Notwithstanding, her niece’s defenceless eyelids exposed Mrs Bonner to fresh attacks of remorse.
‘It is always easier,’ she complained, ‘for those who are ill. They may lie there, while we who have our health must suffer. We are the weak, helpless ones.’
In the last resort of that helplessness, she held to her niece’s forehead a handkerchief soaked far too liberally in eau de Cologne, while continuing to disinter her own buried sins.
So the evening passed in activity and frustration. Dr Kilwinning came, and Dr Bass returned. Men’s boots commanded the stairs, and much masculine self-importance was expended. If the ignorance of young Dr Bass could at least be blamed, it had yet to be discovered what purpose the knowledge and experience of Dr Kilwinning would serve, although the eminent physician himself did drop several hints, together with many ornamental smiles, that he kept saved up for the consolation of ladies. Mrs Bonner had, in addition, great confidence in his beautiful cuffs, linked by lozenges of solid gold, in which were set rubies, though in most tasteful proportion.
‘And the very lightest diet,’ said the important doctor. ‘Soups.’

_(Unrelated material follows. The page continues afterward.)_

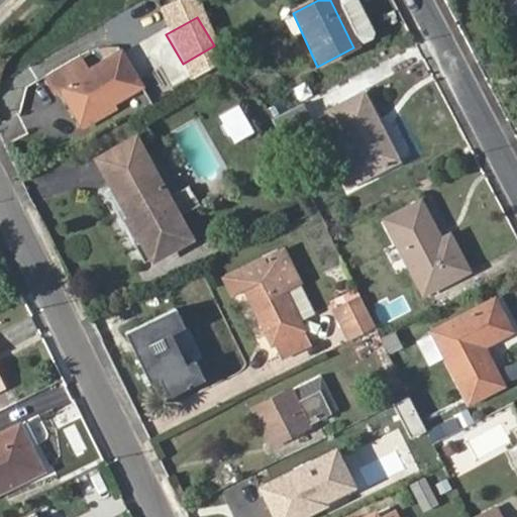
[(183,64),(192,80),(225,62),(214,45),(183,64)]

He smiled, and it became a mystic word, dimly steaming upon his tongue.
Mrs Bonner was compelled to smile back.
‘So nourishing,’ she sighed, herself by now nourished.
But her husband would not respond to such treatment. He began to look cunning. He was making his eyes small. As Dr Kilwinning remarked in confidence afterwards to a lady of his acquaintance, the merchant spoke with a directness that one would only expect from a very ordinary man. Mr Bonner said:
‘Yes, Doctor. But what is this sickness my niece has got?’

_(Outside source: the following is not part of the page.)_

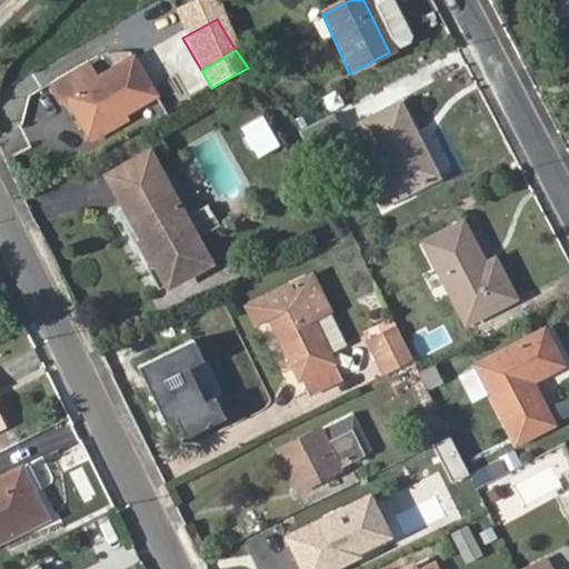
[(50,88),(58,101),(65,98),(87,135),(151,96),(130,59),(95,79),(87,67),(50,88)]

His wife feared at first that his want of delicacy might give offence.
‘It is still too early, Mr Bonner,’ the doctor said, ‘to diagnose the illness with anything like certainty. It could be one of several fevers. We must observe. And care for the patient.’ Here he smiled at Mrs Bonner, who returned his smile devotedly.
‘Hm,’ said the merchant.
‘I still declare it is a brain fever,’ ventured Mrs Bonner.
‘It could well be,’ sighed the doctor.
‘I would like to know the reason for this fever,’ said the merchant. ‘A reason can be found for everything.’
Then the doctor gave one of those jolly, indulgent laughs, and patted Mr Bonner on the elbow, and went away, followed by Dr Bass, whose shamefully honest ignorance Mrs Bonner had by this time forgotten.
That night Laura Trevelyan was racked by her fever, and called out repeatedly that the hair was cutting her hands. Her own hair was certainly very hot and heavy. But soft. Mrs Bonner made several attempts to arrange it in some way that might lessen the patient’s discomfort.
‘Oh, mum, it is terrible,’ said Betty, the new girl, ‘it is terrible to think they may take it off. Such lovely hair. There was Miss Hanrahan had the whole of her hair taken from her for the scarlet fever. But sold it to a lady who wanted to make pads for her own. So it was not quite lost. And Miss Hanrahan growing another lovely head.’
‘Go to bed, Betty,’ said Mrs Bonner.
‘I will sit up with Miss Trevelyan, if I may, mum,’ the girl proposed.
But Mrs Bonner was determined to bear her own cross.
‘I would never forgive myself,’ she cried, ‘if anything were to happen. And to my own niece.’
When the girl was gone, she prepared herself as if for a journey, with shawls, and plaids, and a book of sermons that she always held in an emergency, and presently her husband came, who could no longer sit alone in the desert that the house had become. Not suddenly, not tonight, not to Mr Bonner alone. These two people, looking at each other at intervals, in hope of rescue, had begun to realize that their whole lives had been a process of erosion. Oases of affection had made the desert endurable, until now the fierce heat of unreason threatened to wither any such refuge.